Abstract
This Diagnostic/Prognostic Study evaluates the performance of a large language model in generating answers to practice questions for the neonatal-perinatal board examination.
Large language models (LLMs) have demonstrated an impressive mastery of clinical knowledge, including diagnostic medicine,1,2 and have shown good performance on medical licensing examination questions.3 We assessed the performance of a popular LLM on practice questions for the neonatal-perinatal board examination.4
Methods
The institutional review board at Harvard Medical School deemed this not human subjects research, so consent waivers and institutional review board approval were unnecessary. We extracted all multiple-choice questions from a neonatal-perinatal medicine board examination preparation book.4 There were 936 eligible questions after excluding those containing images or equations, and each was categorized according to Bloom taxonomy as knowledge recall, simple reasoning, or multilogical reasoning.

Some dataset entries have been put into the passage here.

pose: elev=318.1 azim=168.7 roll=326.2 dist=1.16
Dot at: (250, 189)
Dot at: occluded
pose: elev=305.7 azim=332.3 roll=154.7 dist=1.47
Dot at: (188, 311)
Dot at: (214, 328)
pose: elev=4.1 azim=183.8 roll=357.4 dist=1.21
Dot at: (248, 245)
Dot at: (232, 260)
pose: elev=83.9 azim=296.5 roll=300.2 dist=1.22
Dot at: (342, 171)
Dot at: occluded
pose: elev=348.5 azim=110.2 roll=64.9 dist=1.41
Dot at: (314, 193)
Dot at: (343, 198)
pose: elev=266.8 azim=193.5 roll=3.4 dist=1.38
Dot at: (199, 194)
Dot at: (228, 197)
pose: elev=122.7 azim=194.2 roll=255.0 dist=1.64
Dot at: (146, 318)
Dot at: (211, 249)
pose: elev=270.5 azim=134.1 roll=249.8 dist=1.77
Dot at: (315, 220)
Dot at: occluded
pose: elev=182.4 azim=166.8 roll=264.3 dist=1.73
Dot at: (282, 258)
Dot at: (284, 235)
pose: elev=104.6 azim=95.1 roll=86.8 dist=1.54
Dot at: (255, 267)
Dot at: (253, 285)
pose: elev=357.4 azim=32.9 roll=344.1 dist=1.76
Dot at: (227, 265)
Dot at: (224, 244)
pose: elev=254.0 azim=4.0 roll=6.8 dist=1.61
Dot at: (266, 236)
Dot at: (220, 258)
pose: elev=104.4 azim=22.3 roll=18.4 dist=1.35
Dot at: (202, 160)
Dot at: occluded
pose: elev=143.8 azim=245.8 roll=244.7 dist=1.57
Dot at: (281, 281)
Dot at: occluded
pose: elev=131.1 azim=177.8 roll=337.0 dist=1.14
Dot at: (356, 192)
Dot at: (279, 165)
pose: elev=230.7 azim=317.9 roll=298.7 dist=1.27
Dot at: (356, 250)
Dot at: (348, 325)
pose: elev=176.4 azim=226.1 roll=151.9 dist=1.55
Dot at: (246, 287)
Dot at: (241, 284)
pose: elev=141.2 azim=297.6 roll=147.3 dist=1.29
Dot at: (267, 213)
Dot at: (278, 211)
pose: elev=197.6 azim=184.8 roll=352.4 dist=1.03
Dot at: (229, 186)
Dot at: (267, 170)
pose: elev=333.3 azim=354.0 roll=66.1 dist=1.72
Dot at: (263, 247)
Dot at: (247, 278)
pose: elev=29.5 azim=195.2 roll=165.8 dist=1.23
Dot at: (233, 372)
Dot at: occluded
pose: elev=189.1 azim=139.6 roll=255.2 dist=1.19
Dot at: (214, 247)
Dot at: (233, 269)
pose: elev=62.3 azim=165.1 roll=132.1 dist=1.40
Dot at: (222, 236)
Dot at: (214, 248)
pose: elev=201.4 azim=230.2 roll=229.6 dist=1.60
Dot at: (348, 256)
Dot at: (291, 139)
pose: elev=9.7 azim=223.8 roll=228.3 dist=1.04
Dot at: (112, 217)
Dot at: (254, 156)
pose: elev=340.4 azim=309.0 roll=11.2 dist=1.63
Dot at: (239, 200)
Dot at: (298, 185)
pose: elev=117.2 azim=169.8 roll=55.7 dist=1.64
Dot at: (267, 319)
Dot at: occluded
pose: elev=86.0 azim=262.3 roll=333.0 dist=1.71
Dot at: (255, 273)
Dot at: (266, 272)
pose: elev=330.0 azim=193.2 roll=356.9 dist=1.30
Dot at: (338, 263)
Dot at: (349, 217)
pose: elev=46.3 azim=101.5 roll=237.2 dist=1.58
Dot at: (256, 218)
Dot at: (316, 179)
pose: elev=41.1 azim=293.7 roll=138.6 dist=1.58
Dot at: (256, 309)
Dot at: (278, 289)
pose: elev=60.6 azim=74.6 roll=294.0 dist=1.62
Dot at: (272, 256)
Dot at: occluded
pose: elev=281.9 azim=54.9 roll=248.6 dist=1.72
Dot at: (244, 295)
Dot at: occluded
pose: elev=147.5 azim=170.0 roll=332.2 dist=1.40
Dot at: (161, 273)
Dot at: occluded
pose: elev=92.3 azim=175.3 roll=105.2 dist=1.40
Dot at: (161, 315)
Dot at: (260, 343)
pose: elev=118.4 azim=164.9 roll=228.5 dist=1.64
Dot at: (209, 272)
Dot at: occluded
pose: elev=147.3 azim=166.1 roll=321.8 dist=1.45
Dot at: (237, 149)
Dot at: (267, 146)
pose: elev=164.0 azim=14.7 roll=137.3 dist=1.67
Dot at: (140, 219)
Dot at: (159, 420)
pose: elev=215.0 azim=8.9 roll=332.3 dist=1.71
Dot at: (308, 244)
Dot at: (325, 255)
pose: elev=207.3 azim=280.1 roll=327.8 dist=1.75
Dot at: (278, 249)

Each eligible question was entered into ChatGPT version 3.5 by 2 independent raters between February 1 and 14, 2023, to estimate accuracy and self-agreement in the LLM’s responses. We instructed the LLM to “Please select the most appropriate answer and explain your reasoning step-by-step,” yielding a selected answer and a short passage of text containing the LLM’s answer justification. We calculated the percentage of correct answers on each medical topic in addition to overall accuracy. Two board-certified neonatologists (D.B. and C.M.) with extensive board question writing experience and coeditors of Neonatology Review evaluated 10 justifications from each topic provided by the LLM using a standardized rubric previously introduced5 to evaluate LLMs. This rubric assesses alignment to several important categories.
Results
The LLM generated correct answers for 424 (first rater) and 428 (second rater) of 936 questions (Table 1), though there was considerable variation in accuracy across topics, with the lowest being 37.5% correct in gastroenterology (15 of 40) and the highest being 78.5% in ethics (11 of 40). The LLM’s self-agreement was 86%, ranging from 80% in fluids, electrolytes, and nutrition to 100% in ethics. The LLM did worse on multilogical questions (23 of 68 [33.8%] correct) compared to knowledge recall (61 of 110 [55.5%] correct) and basic clinical reasoning questions (56 of 127 [44.1%] correct). The LLM answer justifications showed some evidence of appropriate reasoning on 299 of 305 (98.0%) and 292 of 305 (95.7%) questions, respectively, although these justifications were fully aligned with scientific consensus on only 140 of 305 (54.0%) (Table 2). The LLM provided information that was factually incorrect in 96 of 305 (31.5%) and had errors of omission in 97 of 305 (31.8%) of its justifications. There was little evidence of harm or bias in the justifications (6 and 4 of 305, respectively).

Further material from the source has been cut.